What the USTR may or may not have taken into account when making that last stipulation was the snail’s pace of the Israel legislative process. Even if that was an oversight, it doesn’t make the USTR’s position any less disingenuous. It’s not like Israel hasn’t moved at all on these things, or that the Minister out-and-out lied. To the contrary: as the USTR well knows, there is movement, and a good faith effort is being made to push all the pieces of legislation forward. In some cases, the delay has been due to as mundane an issue as the government ministries responsible for drafting the legislation being short-staffed. That makes Israel an “IP offender” on the order of China?
Moreover, the USTR didn’t tell the Israelis was that the USTR itself would further slow the amendment process, by insisting on reviewing and approving drafts of legislation. (Why the Israeli bodies charged with drafting that legislation acceded to the USTR’s request is both puzzling and disconcerting.) So while legislation on all three fronts is slowly making its way through the system, that’s not good enough for the USTR, which cited the failure to enact the promised reforms – the “failure” to which the USTR is partly to blame – as the primary reason for putting Israel back on the priority watch list. As Arlo Guthrie might say, you got a lot of damn gall.
It’s also more than a little hypocritical for the USTR to be impatient with Israel. The Israeli legislation isn’t moving along any more slowly than “patent reform” in the USA, which has been percolating in Congress in one form or another since 2005, and only now appears to be on the cusp of being adopted. And unlike the changes Congress seems set to adopt, Israel’s changes probably won’t gut its patent system, as Senator Leahy seems hell-bent on doing in the USA.
The Special 301 also "encourages" Israel to adopt statutory damages for copyright infringement. Hello, McFly? Someone at the USTR ought to learn Hebrew: Israel copyright law has had statutory damages for an awfully long time, including in the 2007 revision of the Copyright Act. Actually, they don't even need to learn Hebrew: learning how to use the internet would be sufficient, since WIPO Lex actually contains an English text of that statute, and section 56 says in plain English that a copyright holder is entitled to up to 100,000 shekels for damages, without the need for proof.
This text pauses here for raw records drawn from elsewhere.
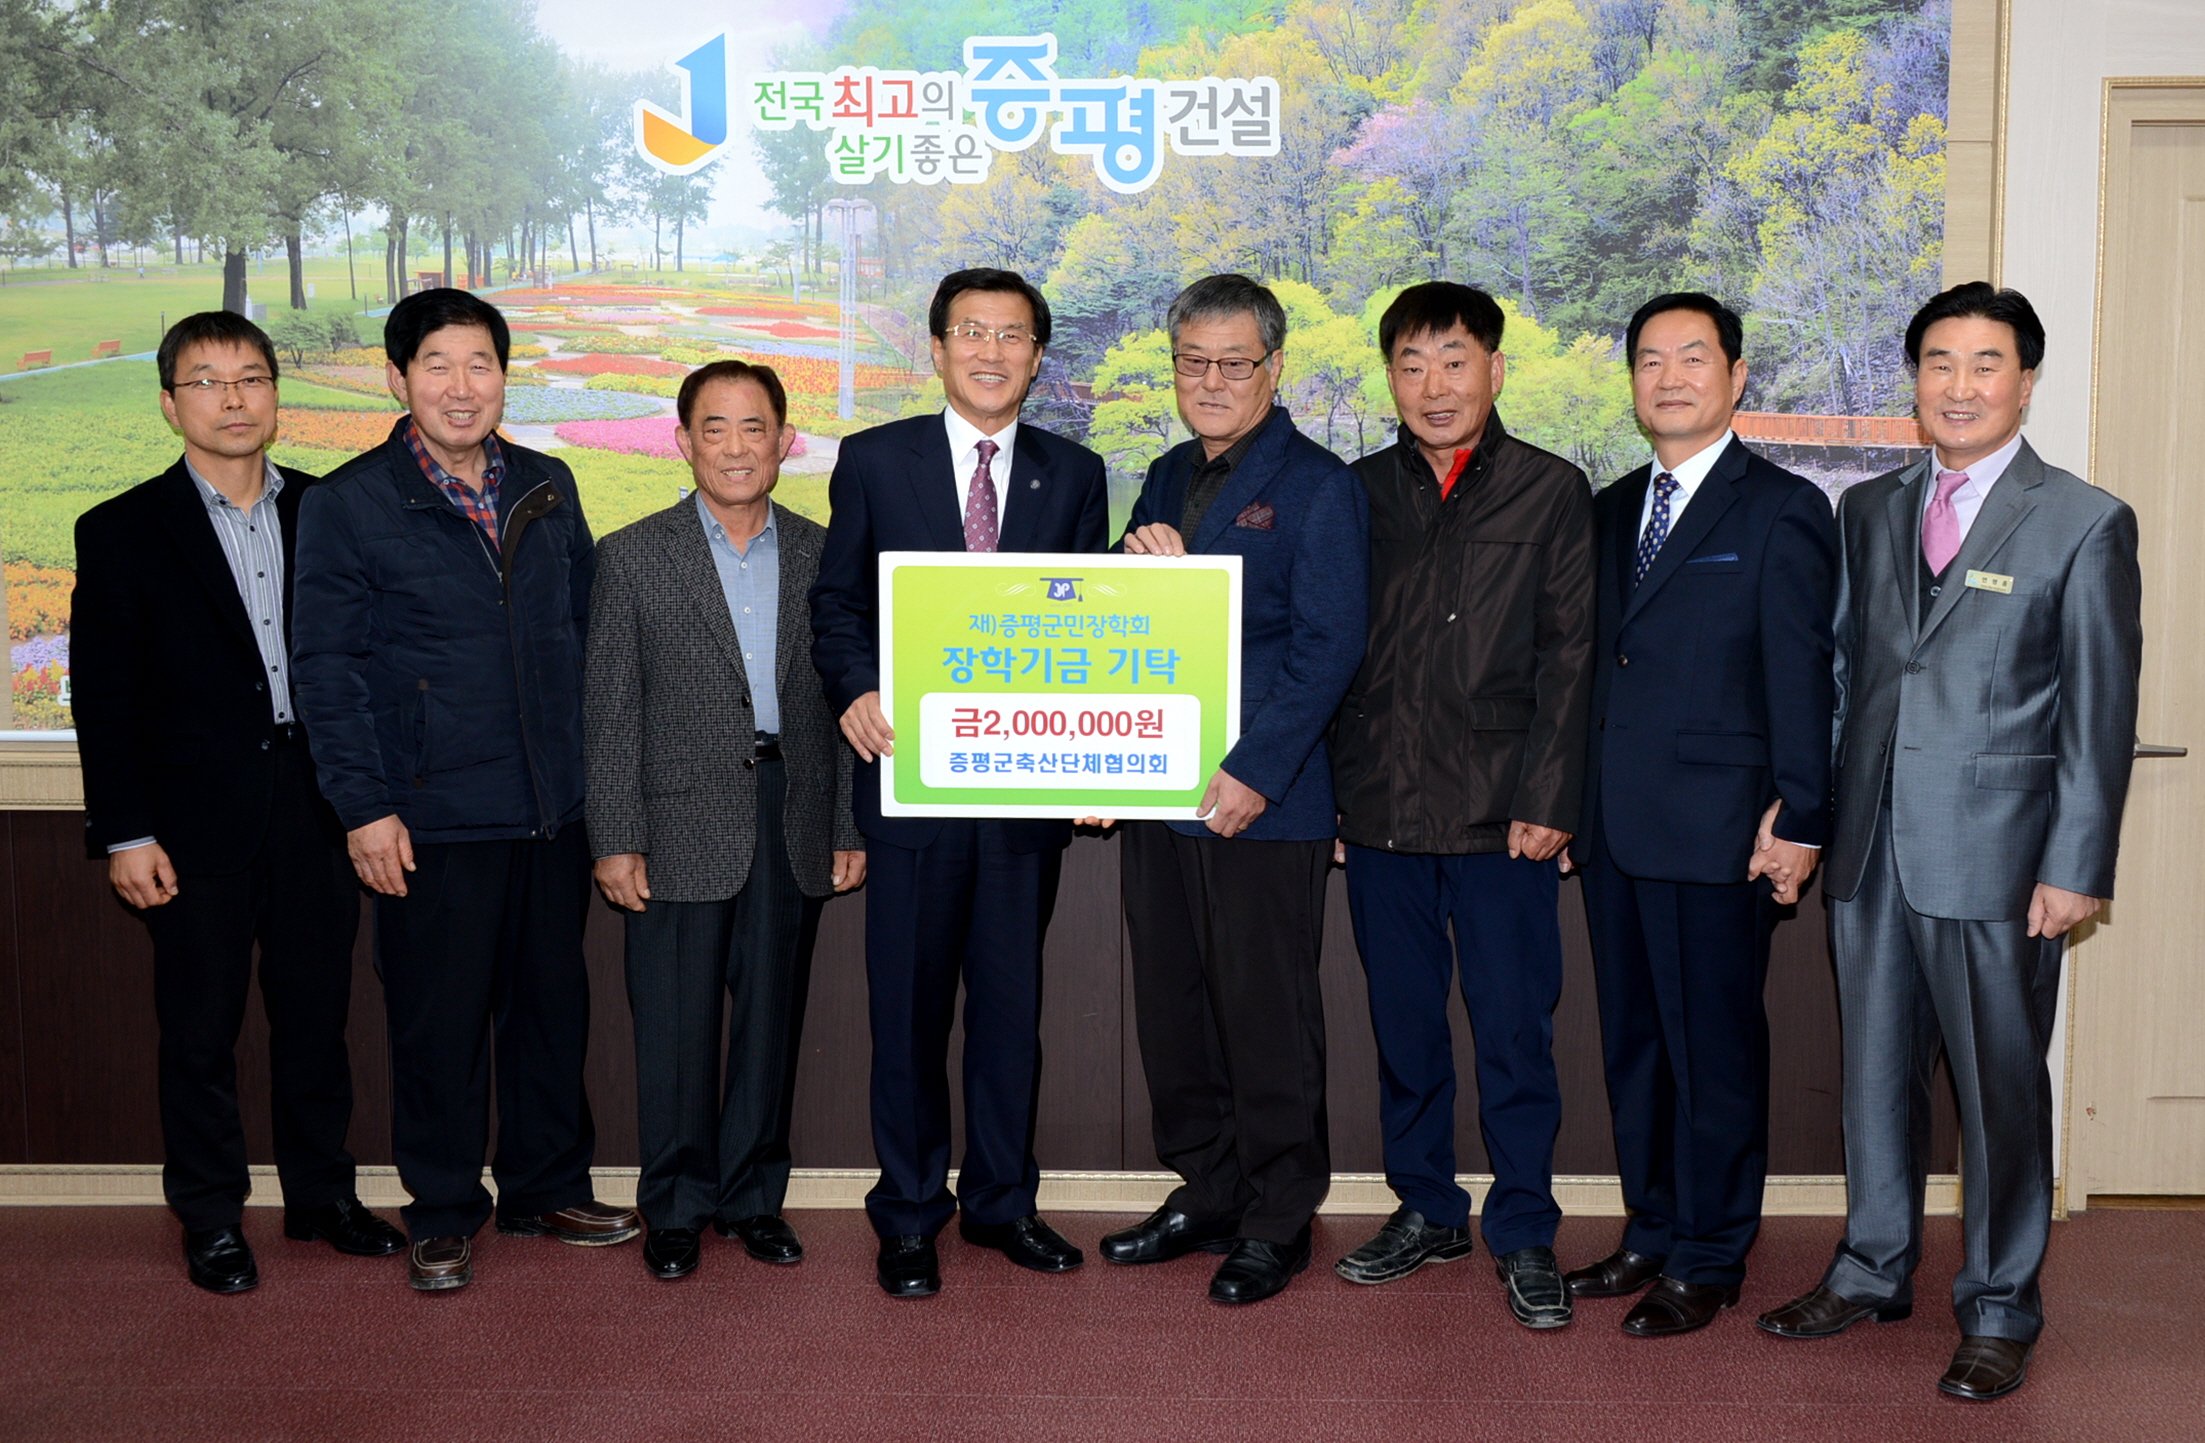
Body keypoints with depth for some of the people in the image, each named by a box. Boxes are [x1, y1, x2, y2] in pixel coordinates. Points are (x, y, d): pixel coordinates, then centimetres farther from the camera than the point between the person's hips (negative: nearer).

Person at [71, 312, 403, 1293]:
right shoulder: (123, 532, -2)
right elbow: (103, 698, -3)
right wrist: (125, 834, -8)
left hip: (317, 812, 3)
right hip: (198, 824, -2)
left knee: (317, 1013, 12)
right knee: (200, 1030, 8)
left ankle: (320, 1193, 28)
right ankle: (211, 1218, 22)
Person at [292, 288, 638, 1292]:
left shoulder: (548, 488, 9)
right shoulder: (347, 504, -3)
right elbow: (326, 668, -4)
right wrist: (364, 805, -10)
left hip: (554, 807, 4)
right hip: (433, 821, -4)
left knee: (554, 1004, 13)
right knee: (438, 1021, 5)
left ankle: (548, 1190, 30)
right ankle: (443, 1217, 22)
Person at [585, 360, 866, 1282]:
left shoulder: (822, 555, 8)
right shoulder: (633, 557, 1)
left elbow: (846, 700, 9)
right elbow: (609, 712, -1)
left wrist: (850, 827, 5)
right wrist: (615, 841, -7)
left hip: (793, 823, 2)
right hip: (681, 828, -2)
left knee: (772, 1017, 10)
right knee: (676, 1026, 4)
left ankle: (754, 1195, 24)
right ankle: (676, 1206, 19)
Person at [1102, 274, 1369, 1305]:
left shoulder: (1318, 487, -5)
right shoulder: (1168, 477, 17)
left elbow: (1327, 648, -12)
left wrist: (1253, 774, -18)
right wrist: (1152, 571, -4)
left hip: (1260, 800, -7)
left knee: (1268, 1015, 2)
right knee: (1173, 1007, 13)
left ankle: (1277, 1221, 16)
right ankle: (1206, 1192, 28)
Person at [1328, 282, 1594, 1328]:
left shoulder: (1552, 492, 2)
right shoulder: (1357, 491, 10)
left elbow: (1569, 655, -2)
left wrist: (1546, 799, -9)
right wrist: (1325, 795, 5)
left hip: (1501, 813, -3)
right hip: (1378, 809, 3)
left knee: (1515, 1028, 2)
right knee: (1404, 1024, 11)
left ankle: (1524, 1233, 15)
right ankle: (1425, 1209, 26)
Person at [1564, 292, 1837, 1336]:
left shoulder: (1782, 510, -4)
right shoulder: (1610, 509, 15)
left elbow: (1801, 677, -8)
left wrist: (1799, 820, -12)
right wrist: (1570, 799, 11)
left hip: (1716, 830, -6)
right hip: (1613, 826, 7)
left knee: (1715, 1047, 3)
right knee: (1632, 1042, 14)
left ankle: (1708, 1262, 16)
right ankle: (1652, 1232, 28)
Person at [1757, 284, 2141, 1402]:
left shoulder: (2085, 523, -3)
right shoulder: (1868, 511, 11)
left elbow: (2099, 714, -5)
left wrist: (2076, 867, -9)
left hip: (1994, 851, -4)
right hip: (1868, 847, 4)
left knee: (1999, 1086, 5)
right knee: (1875, 1070, 14)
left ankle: (1999, 1309, 20)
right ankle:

So before the USTR criticizes Israel for not having what it deems to be 21st century IP laws, the USTR itself might try joining the 21st century.
By publishing this report, and continuing to equate Israel with China because Israel’s data protection and patent term extension schemes aren’t quite what the USTR wants, the USTR only undermines its position in the eyes of Israeli policy makers and those who follow IP law.